== PAGE TEXT ==
Categories: Aunt Pythia
  1. Christina Sormani
    January 11, 2014 at 2:35 pm

    Dear Implicit Bias at Home,

    Math Babe’s advice really hit home for me. My husband is not at my job, but I have great guy friends at work who get upset if I mention sexism at our job (but are super supportive when I mention something that happened elsewhere). I find one way to handle the cognitive dissonance issue is to concede at the beginning that someone mistreating you probably means the best but is inadvertantly treating you in a sexist way.

    In fact, I think most sexism is instinctive and not meant deliberately. Its hard not to just say “he’s a jerk” but I think ultimately sexism is handled better when people can think of it as a sin that needs to be avoided despite the temptation and confessed at least to oneself. Of course some people embrace sexism and own it, but a lot of little pieces of sexism seem to add up to a lack of a tenure track job. So getting guys on board to help and sympathise is important.

  2. cat
    January 13, 2014 at 8:37 am

    I re-read the IBAH response and I am not sure you made it clear. Its not just about the husband’s stake in being part of the social fabric. At some level they both know if a well qualified women is not getting good offers it means the men are not competing on a leveled playing field and this means the men are not as qualified as they could be. This hits peoples egos on two fronts meaning they didn’t win their jobs fairly and the implications that their wives are more qualified then they are. It is most likely their wives are more qualified then they are as most women have to be twice as good to beat out a male candidate.
===
== DATA PROVIDED ==
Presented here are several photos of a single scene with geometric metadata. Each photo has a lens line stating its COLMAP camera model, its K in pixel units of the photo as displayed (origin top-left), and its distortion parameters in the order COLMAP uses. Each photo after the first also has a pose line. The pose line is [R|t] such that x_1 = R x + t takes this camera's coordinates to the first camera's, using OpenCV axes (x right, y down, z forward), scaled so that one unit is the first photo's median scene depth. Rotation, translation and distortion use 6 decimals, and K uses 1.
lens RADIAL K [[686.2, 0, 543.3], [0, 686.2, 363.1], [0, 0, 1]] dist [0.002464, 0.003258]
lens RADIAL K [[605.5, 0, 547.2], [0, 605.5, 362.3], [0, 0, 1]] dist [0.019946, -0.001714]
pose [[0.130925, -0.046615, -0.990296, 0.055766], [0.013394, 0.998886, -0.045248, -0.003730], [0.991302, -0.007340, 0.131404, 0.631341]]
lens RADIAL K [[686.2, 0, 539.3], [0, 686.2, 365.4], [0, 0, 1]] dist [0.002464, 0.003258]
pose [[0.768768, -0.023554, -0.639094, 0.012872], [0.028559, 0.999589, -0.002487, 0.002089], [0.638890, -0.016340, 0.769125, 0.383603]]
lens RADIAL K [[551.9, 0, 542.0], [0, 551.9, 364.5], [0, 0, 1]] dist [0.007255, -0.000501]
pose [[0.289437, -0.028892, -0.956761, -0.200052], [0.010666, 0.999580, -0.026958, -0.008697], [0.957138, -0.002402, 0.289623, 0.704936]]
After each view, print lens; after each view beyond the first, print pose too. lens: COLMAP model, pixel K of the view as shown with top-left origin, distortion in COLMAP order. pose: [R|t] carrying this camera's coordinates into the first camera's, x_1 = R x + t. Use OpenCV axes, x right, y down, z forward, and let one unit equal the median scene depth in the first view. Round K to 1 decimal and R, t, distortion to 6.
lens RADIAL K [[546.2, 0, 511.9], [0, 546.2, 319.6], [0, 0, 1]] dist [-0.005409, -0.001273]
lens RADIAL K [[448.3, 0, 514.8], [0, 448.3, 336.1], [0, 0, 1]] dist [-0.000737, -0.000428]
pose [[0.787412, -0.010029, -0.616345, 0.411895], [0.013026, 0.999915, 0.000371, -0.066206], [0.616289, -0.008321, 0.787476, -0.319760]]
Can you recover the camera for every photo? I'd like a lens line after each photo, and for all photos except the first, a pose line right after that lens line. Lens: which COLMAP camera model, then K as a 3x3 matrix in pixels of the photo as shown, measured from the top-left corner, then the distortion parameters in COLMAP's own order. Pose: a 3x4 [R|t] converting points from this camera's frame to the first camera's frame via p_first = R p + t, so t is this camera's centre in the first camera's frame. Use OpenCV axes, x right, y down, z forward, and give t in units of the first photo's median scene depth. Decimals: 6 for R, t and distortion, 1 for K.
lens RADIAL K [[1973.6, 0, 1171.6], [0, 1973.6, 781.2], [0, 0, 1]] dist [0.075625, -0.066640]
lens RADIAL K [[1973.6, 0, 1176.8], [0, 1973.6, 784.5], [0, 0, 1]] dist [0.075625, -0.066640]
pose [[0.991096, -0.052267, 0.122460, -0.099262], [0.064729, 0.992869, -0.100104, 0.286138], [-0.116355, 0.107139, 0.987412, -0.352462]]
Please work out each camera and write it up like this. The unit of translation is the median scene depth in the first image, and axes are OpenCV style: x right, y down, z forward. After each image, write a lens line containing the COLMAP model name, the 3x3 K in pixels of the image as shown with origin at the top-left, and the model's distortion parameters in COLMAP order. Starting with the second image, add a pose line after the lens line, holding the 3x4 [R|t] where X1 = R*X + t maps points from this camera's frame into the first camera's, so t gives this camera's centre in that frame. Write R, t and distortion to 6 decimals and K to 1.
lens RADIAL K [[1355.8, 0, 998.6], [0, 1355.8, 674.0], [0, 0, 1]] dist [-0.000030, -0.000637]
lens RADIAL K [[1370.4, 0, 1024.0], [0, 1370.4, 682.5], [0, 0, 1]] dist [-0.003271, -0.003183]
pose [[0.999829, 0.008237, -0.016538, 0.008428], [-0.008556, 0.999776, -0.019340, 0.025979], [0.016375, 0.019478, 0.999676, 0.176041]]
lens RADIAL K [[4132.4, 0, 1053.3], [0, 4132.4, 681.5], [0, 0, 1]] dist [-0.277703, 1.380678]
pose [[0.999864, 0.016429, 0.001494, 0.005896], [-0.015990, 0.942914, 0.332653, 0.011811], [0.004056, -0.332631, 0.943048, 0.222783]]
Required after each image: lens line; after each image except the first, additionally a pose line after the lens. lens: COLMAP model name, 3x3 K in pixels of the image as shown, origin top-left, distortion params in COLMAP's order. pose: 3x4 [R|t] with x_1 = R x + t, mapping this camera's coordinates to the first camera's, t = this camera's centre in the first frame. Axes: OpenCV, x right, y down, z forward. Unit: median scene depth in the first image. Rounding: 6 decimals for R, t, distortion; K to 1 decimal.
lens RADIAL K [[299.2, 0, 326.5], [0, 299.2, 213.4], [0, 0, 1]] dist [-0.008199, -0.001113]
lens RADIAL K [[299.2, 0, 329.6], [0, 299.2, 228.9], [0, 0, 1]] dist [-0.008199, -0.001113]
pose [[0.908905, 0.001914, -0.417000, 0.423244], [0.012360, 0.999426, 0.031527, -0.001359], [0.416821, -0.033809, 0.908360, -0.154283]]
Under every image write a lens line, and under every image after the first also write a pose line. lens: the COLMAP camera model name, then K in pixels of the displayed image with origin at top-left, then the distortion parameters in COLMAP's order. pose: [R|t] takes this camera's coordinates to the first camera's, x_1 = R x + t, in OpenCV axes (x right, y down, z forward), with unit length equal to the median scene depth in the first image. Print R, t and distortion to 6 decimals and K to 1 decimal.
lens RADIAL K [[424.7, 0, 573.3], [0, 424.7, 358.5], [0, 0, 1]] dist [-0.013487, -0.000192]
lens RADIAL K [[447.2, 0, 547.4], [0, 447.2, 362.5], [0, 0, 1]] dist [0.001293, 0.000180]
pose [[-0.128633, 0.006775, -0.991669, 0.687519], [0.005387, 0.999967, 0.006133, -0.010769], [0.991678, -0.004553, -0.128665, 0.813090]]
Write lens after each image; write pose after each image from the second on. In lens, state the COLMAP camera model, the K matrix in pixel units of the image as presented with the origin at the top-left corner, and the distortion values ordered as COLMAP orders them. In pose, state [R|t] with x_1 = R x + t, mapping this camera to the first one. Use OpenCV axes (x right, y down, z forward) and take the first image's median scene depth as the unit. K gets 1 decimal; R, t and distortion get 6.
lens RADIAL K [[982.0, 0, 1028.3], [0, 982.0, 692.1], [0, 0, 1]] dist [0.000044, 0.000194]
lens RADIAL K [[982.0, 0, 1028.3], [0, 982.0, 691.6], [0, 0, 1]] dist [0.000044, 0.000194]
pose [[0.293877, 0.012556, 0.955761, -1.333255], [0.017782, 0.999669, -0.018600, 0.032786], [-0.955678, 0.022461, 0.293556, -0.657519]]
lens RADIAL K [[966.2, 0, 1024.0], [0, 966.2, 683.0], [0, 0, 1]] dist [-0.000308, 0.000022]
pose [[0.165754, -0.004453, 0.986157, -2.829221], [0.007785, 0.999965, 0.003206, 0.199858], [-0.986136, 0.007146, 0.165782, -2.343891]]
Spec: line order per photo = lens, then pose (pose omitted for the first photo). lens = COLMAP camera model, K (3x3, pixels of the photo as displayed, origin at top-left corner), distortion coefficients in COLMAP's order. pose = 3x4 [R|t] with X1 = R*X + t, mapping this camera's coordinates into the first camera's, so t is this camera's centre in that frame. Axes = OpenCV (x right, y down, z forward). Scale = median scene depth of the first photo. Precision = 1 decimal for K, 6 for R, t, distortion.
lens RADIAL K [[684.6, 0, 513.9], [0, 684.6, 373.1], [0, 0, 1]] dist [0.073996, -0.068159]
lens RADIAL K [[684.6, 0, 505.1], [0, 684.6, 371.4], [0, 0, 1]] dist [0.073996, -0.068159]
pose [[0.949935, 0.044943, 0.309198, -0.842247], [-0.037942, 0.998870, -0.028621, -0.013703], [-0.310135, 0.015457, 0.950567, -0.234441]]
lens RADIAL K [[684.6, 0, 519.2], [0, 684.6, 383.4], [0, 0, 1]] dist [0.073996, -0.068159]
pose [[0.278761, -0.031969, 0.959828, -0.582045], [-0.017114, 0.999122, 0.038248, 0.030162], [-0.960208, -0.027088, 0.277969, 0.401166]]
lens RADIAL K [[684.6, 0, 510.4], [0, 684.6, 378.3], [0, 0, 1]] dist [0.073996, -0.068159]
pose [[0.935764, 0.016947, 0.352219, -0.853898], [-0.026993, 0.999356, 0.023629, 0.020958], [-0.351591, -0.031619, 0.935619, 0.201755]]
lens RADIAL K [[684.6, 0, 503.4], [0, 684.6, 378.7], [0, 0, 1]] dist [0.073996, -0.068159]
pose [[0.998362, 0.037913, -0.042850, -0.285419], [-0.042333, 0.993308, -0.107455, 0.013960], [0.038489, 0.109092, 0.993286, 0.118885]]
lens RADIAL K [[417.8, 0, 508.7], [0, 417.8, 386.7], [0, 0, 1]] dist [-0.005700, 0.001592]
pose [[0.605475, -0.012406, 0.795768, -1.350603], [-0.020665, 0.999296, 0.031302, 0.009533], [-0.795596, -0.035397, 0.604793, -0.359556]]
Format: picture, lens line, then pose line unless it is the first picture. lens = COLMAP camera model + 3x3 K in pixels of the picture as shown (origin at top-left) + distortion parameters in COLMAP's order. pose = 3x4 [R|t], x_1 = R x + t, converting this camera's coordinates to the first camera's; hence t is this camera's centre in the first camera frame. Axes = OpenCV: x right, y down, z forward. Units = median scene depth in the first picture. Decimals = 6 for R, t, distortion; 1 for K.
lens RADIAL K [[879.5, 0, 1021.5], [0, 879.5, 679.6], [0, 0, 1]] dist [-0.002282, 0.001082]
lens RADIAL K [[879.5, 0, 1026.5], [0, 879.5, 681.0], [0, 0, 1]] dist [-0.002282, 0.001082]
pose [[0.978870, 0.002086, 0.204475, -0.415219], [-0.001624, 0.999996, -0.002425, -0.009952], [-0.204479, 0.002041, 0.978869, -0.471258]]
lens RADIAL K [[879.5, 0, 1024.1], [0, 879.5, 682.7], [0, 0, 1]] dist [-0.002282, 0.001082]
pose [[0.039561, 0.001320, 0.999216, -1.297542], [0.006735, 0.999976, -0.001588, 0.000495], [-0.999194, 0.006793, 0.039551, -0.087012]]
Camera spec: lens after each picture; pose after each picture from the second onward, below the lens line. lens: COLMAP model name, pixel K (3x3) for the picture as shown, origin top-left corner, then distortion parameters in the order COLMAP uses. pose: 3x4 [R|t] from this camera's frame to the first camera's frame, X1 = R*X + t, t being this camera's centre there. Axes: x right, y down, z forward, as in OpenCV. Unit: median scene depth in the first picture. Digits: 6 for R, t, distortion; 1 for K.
===
*TASKS*
a) In the comments about workplace sexism, how do the commenter's guy friends at work react when she mentions something sexist that happened elsewhere?
b) Update the comments about workplace sexism, starting at "Math Babe’s advice" and ending at "a sexist way.", and put "male colleagues" in place of "guy friends".
c) Carry the comments about workplace sexism further, beginning after their last sentence.

*EXPECTED RESULTS*
a) They are super supportive.

b)
Math Babe’s advice really hit home for me. My husband is not at my job, but I have great male colleagues at work who get upset if I mention sexism at our job (but are super supportive when I mention something that happened elsewhere). I find one way to handle the cognitive dissonance issue is to concede at the beginning that someone mistreating you probably means the best but is inadvertantly treating you in a sexist way.

c)
    Men not liking their wives being better at things then they [Men] are is pretty universal. You have you work cut out for you if you want your husband to acknowledge the inherit biases in society also extend into his workplace and apparently to him as well.

  3. cat
    January 13, 2014 at 8:55 am

    Dear Maybe,
    When my wife tells me these stories I always ask her “why are you friends with assholes?” I can’t think of a different term for people who make another feel bad about their life choices.

    I am gladdened, more then is probably healthy, that she is turning the table on these people by answering with, I am paraphrasing, “We can’t have kinds, thanks for bringing up an incredibly painful and personal issue.” The conversation quickly changes topics.

    Also invest in finding couples who are in the same boat as you. Speaking from experience you will be hard pressed to find other childless couples in your 40′s. Raising kids is a huge investment in time and resources, as it should be, and so your friends who start having kids will be busy.